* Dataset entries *
↓

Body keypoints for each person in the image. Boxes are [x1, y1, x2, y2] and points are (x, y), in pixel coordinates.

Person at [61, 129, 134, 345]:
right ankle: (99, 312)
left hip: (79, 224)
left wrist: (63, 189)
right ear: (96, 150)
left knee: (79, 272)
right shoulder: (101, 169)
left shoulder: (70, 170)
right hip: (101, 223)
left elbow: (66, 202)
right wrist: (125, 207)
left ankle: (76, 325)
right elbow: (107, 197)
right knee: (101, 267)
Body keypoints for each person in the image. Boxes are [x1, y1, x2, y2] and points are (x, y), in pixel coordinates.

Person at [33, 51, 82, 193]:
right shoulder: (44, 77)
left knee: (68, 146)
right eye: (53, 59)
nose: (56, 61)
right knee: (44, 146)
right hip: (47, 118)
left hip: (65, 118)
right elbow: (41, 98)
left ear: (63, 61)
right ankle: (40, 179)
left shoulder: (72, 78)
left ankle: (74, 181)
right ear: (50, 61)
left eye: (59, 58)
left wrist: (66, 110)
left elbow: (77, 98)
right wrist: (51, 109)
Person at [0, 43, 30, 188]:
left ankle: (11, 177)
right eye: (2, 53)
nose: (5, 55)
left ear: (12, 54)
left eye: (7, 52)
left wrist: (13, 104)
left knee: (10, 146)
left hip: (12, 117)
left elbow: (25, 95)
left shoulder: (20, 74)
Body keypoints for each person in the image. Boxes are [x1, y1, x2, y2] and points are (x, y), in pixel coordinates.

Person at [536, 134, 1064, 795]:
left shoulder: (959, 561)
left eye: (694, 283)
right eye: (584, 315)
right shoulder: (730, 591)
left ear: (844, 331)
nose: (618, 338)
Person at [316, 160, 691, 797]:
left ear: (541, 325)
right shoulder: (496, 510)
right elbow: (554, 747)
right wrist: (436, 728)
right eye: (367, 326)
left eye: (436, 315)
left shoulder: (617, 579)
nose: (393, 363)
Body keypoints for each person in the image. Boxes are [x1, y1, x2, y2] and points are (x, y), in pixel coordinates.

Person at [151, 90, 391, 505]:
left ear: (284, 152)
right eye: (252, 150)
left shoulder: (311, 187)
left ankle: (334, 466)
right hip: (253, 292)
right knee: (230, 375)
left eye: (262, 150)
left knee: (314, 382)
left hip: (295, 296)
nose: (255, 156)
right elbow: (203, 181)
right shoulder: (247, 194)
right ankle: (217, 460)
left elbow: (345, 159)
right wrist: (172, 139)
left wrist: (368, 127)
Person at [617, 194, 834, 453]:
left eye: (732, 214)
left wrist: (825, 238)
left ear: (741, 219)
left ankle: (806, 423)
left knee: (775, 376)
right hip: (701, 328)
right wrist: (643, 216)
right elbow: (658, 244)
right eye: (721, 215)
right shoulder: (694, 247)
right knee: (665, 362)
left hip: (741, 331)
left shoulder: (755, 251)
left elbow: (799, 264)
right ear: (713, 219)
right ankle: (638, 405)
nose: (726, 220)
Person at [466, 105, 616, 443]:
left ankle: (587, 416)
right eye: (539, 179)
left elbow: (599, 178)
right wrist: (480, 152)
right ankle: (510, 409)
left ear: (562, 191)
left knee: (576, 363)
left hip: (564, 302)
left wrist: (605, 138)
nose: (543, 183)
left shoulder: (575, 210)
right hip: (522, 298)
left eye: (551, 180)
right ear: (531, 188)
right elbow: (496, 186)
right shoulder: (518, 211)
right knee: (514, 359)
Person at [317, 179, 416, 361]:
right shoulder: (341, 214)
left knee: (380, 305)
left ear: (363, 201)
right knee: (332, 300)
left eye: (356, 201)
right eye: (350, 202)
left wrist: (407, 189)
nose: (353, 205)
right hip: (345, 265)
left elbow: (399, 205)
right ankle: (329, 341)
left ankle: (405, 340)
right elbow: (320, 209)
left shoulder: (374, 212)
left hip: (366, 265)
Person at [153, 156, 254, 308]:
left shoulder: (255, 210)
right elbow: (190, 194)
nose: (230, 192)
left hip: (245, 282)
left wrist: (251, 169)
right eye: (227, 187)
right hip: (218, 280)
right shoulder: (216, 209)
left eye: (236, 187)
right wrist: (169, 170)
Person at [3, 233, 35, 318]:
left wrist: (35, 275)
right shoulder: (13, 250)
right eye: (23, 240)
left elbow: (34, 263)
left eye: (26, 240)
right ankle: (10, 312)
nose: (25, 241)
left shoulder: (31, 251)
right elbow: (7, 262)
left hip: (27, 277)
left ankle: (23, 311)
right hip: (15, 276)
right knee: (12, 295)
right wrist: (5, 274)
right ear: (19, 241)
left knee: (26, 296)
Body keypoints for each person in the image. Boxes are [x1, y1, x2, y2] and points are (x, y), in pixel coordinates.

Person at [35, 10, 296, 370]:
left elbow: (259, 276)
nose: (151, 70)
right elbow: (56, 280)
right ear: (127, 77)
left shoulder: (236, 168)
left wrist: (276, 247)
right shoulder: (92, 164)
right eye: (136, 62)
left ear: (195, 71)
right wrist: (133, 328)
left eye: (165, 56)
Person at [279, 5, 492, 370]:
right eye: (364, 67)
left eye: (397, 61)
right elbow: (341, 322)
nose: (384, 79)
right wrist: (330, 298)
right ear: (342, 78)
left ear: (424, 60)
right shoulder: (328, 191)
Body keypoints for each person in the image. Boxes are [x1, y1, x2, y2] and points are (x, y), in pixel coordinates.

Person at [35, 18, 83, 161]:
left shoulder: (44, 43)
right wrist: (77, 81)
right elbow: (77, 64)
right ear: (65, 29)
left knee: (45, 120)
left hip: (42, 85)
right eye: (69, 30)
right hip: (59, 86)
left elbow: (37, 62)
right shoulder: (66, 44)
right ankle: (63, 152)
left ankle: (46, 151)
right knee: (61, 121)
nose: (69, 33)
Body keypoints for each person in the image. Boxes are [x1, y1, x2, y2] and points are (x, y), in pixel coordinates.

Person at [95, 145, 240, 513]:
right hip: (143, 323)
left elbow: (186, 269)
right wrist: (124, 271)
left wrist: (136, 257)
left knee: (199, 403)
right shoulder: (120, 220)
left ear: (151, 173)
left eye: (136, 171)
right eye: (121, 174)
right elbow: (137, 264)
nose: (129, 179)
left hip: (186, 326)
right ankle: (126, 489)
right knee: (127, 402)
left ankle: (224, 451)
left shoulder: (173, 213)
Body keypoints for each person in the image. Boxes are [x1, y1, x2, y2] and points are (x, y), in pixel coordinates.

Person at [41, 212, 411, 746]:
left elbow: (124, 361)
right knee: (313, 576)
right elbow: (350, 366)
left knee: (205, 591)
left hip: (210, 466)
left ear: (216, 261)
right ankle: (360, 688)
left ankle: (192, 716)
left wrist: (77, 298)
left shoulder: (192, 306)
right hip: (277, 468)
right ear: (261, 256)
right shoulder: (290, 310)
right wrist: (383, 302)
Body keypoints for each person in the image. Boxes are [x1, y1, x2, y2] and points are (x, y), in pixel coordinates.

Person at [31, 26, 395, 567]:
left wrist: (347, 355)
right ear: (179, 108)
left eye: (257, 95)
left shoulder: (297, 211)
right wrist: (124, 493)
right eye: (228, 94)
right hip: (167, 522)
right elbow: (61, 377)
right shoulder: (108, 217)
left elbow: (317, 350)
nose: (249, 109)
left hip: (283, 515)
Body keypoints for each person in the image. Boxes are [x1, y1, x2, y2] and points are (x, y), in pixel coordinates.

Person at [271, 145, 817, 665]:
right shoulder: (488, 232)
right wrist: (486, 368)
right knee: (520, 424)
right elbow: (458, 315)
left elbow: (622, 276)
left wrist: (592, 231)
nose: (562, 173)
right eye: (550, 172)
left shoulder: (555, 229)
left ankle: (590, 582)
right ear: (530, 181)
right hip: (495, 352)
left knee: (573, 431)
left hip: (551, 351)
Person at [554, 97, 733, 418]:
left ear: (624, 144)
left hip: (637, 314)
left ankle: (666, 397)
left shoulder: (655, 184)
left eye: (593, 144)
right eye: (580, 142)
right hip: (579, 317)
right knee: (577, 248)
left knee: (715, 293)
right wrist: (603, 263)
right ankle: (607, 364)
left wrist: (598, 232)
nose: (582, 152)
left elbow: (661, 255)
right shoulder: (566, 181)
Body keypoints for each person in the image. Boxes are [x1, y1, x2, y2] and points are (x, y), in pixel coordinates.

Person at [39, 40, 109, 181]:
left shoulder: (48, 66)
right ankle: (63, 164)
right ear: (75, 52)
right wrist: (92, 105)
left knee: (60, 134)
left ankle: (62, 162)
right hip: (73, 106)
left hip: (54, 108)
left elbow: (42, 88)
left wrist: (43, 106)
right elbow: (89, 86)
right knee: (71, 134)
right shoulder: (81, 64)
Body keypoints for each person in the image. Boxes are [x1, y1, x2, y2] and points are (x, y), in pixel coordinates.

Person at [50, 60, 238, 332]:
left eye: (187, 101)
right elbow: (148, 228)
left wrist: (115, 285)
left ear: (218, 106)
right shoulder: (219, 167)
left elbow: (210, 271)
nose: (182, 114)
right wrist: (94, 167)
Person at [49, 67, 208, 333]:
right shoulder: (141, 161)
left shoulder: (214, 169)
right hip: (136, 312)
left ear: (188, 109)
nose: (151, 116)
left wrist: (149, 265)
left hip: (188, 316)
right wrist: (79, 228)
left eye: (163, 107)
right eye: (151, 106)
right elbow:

↑

* Task directions *
Write down again, exactly as given, only the lines above that fall from the line with "right hip: (73, 106)" to the line with "right elbow: (148, 228)", inclusive.

* Reply to the task *
right hip: (73, 106)
left hip: (54, 108)
left elbow: (42, 88)
left wrist: (43, 106)
right elbow: (89, 86)
right knee: (71, 134)
right shoulder: (81, 64)
Body keypoints for each person in the image. Boxes are [x1, y1, x2, y2] and points are (x, y), in pixel coordinates.

Person at [50, 60, 238, 332]:
left eye: (187, 101)
right elbow: (148, 228)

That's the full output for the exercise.